*** EXERCISE DATA ***

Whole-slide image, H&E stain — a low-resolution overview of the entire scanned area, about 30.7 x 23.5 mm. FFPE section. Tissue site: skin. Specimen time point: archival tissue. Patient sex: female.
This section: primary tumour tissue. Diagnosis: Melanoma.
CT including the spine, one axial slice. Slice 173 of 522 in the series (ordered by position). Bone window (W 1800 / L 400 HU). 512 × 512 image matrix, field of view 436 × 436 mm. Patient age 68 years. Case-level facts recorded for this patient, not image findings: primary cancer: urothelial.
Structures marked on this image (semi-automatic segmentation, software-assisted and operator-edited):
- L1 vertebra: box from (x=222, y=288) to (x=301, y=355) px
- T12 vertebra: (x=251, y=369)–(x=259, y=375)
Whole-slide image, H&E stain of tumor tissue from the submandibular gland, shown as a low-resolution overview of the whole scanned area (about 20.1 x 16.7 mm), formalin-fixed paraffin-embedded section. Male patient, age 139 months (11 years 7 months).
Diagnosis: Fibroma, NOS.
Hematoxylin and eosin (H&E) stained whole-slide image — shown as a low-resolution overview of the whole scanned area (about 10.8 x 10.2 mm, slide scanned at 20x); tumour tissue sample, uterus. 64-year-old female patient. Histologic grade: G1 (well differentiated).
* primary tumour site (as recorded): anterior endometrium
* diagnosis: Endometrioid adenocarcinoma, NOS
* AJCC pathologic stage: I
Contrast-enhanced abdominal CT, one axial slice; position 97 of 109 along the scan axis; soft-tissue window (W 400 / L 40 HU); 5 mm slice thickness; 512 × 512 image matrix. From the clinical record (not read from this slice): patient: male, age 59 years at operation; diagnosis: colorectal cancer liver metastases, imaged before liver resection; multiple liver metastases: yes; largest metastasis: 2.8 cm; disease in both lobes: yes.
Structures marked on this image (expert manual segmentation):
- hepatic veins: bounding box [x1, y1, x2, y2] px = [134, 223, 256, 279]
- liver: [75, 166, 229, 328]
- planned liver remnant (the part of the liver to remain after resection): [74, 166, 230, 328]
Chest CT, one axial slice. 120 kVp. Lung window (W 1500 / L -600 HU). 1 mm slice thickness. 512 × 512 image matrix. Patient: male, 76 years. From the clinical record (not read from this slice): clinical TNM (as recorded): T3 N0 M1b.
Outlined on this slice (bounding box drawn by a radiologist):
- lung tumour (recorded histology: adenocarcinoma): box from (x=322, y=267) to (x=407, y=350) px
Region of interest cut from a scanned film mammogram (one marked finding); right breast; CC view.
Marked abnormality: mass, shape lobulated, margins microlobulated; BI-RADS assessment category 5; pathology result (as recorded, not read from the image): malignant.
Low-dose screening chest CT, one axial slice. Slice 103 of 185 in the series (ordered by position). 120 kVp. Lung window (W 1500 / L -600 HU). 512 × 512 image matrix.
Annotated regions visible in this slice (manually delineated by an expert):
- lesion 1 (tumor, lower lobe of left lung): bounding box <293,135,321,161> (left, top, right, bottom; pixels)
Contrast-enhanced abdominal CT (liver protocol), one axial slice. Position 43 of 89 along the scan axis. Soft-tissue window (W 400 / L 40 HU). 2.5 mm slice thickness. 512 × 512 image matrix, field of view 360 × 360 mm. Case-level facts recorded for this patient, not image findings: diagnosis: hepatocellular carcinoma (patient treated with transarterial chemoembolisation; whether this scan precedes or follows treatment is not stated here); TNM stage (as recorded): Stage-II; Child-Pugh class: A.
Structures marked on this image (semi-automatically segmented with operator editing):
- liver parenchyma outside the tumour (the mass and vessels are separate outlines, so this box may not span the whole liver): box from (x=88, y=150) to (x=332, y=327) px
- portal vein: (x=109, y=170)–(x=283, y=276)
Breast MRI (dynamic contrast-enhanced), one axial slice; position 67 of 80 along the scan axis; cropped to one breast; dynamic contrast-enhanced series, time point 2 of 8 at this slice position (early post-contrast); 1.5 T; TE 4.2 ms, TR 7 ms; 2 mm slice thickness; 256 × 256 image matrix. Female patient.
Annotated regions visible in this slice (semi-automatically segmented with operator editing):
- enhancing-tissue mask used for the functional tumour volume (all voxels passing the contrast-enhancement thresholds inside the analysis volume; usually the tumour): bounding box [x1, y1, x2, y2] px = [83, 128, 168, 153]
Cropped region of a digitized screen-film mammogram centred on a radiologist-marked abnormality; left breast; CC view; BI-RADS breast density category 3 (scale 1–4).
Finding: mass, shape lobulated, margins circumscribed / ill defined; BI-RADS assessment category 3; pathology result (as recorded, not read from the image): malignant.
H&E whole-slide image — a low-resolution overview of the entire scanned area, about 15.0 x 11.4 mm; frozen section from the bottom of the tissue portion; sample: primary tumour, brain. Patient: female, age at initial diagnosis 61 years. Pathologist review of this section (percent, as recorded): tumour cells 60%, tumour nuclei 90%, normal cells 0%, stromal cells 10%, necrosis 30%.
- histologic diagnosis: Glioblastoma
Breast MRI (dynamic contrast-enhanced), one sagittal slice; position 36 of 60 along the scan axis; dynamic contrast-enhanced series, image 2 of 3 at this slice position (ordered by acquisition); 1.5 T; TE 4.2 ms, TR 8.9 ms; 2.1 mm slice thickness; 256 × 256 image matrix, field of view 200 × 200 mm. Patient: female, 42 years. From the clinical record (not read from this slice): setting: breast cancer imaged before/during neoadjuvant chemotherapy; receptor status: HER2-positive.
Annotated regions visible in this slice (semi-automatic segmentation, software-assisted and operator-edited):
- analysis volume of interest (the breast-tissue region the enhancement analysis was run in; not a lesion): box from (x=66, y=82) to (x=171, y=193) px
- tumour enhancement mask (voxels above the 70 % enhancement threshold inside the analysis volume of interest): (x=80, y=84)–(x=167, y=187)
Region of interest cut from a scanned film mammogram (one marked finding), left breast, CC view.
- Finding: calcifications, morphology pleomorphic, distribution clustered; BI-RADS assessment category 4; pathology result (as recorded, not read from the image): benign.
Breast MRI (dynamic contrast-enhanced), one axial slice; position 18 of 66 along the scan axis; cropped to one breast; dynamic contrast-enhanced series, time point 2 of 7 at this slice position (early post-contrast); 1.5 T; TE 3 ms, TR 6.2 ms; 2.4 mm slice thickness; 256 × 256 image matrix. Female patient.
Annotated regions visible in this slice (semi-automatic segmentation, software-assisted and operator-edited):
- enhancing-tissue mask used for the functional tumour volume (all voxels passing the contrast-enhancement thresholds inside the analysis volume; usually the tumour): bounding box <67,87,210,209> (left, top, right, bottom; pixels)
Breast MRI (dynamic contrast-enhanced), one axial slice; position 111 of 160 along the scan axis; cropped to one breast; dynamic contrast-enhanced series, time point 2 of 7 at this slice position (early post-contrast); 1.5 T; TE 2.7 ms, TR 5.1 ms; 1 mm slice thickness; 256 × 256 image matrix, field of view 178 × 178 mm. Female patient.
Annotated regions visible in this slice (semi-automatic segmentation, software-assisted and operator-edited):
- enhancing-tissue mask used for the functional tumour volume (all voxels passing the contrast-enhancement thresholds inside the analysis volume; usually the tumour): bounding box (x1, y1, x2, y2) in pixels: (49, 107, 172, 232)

***

• _TASK DIRECTIONS_
Go through the listing above and pull out each line containing the word "liver".

• _SOLUTION TO THIS EXERCISE_
Contrast-enhanced abdominal CT, one axial slice; position 97 of 109 along the scan axis; soft-tissue window (W 400 / L 40 HU); 5 mm slice thickness; 512 × 512 image matrix. From the clinical record (not read from this slice): patient: male, age 59 years at operation; diagnosis: colorectal cancer liver metastases, imaged before liver resection; multiple liver metastases: yes; largest metastasis: 2.8 cm; disease in both lobes: yes.
- liver: [75, 166, 229, 328]
- planned liver remnant (the part of the liver to remain after resection): [74, 166, 230, 328]
Contrast-enhanced abdominal CT (liver protocol), one axial slice. Position 43 of 89 along the scan axis. Soft-tissue window (W 400 / L 40 HU). 2.5 mm slice thickness. 512 × 512 image matrix, field of view 360 × 360 mm. Case-level facts recorded for this patient, not image findings: diagnosis: hepatocellular carcinoma (patient treated with transarterial chemoembolisation; whether this scan precedes or follows treatment is not stated here); TNM stage (as recorded): Stage-II; Child-Pugh class: A.
- liver parenchyma outside the tumour (the mass and vessels are separate outlines, so this box may not span the whole liver): box from (x=88, y=150) to (x=332, y=327) px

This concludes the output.